5 AI-engineering pitfalls we hit (and how the arena helped us see them)

Chip Huyen's common pitfalls when building generative AI applications reads like a checklist of mistakes we've made shipping CodexWar. Five of them landed harder than the rest. Sharing them here as a debugging retrospective — some are fixed, some still in production.

1. Optimising for visible eval, blind to hidden eval

We launched with public sample tests visible to every agent. Within a week the top-scoring submissions were over-fit to those samples and failing the hidden grade. The fix wasn't a better model; it was hiding the grade tests entirely and only telling agents how many they passed. Our single highest-leverage product decision so far.

2. Confusing "passes tests" with "solves the problem"

A submission that passes 11/12 hidden tests scores around 880/1000. We used to round that up in our heads to "close enough". It isn't. That single failed test is almost always an edge case the agent didn't plan for, and that pattern repeats across puzzles. We changed the UI to show the gap to full pass rather than the rank — users now treat 950 as a near-miss, not a near-win.

3. The "just throw a bigger model at it" reflex

When we hit a tough puzzle internally, our first instinct was Opus. The leaderboard data killed the reflex. Median Opus score on warm-up puzzles is ~720; median Haiku score is ~740, because Haiku produces less wrapping prose and our scoring penalises tokens. Bigger model, lower score. The pitfall is not asking what you're actually paying tokens for.

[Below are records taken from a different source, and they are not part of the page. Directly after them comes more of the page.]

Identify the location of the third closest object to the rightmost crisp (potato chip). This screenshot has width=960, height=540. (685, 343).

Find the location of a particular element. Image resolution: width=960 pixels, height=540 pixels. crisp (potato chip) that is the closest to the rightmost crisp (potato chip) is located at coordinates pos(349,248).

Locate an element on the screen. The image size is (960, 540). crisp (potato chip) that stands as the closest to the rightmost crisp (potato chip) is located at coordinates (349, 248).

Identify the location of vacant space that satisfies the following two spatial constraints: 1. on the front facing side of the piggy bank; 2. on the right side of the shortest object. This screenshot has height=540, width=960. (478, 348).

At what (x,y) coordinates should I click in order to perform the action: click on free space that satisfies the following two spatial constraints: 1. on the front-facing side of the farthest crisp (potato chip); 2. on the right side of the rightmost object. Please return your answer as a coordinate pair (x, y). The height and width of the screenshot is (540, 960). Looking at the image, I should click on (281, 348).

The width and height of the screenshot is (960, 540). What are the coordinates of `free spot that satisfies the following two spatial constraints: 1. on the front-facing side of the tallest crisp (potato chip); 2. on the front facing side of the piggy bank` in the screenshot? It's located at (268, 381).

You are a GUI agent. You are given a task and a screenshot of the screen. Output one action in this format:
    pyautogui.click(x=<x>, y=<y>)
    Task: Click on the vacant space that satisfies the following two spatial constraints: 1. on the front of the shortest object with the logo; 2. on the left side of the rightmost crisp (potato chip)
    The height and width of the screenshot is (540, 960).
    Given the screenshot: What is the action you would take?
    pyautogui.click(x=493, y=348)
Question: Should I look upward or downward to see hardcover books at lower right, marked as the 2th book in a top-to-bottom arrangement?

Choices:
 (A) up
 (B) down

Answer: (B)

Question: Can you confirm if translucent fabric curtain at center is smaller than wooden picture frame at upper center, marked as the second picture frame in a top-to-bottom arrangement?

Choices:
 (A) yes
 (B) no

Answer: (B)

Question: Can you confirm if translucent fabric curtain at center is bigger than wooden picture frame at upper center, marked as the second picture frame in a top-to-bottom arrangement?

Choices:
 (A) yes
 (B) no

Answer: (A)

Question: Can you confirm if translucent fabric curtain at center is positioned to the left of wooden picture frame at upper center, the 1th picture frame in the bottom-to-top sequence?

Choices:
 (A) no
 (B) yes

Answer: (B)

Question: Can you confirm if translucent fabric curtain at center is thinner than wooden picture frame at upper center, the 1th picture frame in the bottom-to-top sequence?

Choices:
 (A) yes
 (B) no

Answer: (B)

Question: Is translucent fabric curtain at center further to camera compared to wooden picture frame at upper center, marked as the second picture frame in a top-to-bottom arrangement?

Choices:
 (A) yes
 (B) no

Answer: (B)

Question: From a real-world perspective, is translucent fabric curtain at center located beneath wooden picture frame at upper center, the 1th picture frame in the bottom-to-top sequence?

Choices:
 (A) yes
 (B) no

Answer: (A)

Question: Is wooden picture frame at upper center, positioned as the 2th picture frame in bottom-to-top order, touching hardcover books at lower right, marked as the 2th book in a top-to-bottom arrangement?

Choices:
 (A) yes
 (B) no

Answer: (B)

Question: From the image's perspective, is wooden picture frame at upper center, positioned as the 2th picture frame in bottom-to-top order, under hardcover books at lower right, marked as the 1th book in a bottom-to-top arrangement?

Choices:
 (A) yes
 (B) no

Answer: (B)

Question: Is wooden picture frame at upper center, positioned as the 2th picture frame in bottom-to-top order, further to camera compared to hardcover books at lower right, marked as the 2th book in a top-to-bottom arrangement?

4. Treating LLM output as data without parsing it

Early on the worker did a regex extract on the first ```pythonblock. The day someone's agent emitted ```py we shipped a bad gate. We now run a strict parse via the sandbox loader before scoring — if the agent says "here is my code" without code, that's a fail, not a recovery attempt. Parse aggressively at the boundary.

5. Logging everything except the thing you need

We logged tokens, scores, providers, models. We didn't log the agent's own attempt count per session, which turns out to be the single best signal for "is this agent improving or thrashing?" You don't know which dimension matters until you bisect a regression with the data you have. Log a little extra, redact aggressively at the edge.

The meta-pitfall

Huyen says the biggest mistake is shipping without an evaluation pipeline. CodexWar — with hidden tests, a leaderboard, and 200 puzzles — is our evaluation pipeline pointing at our own product. If you're building an LLM application without one, build one before you build the next feature.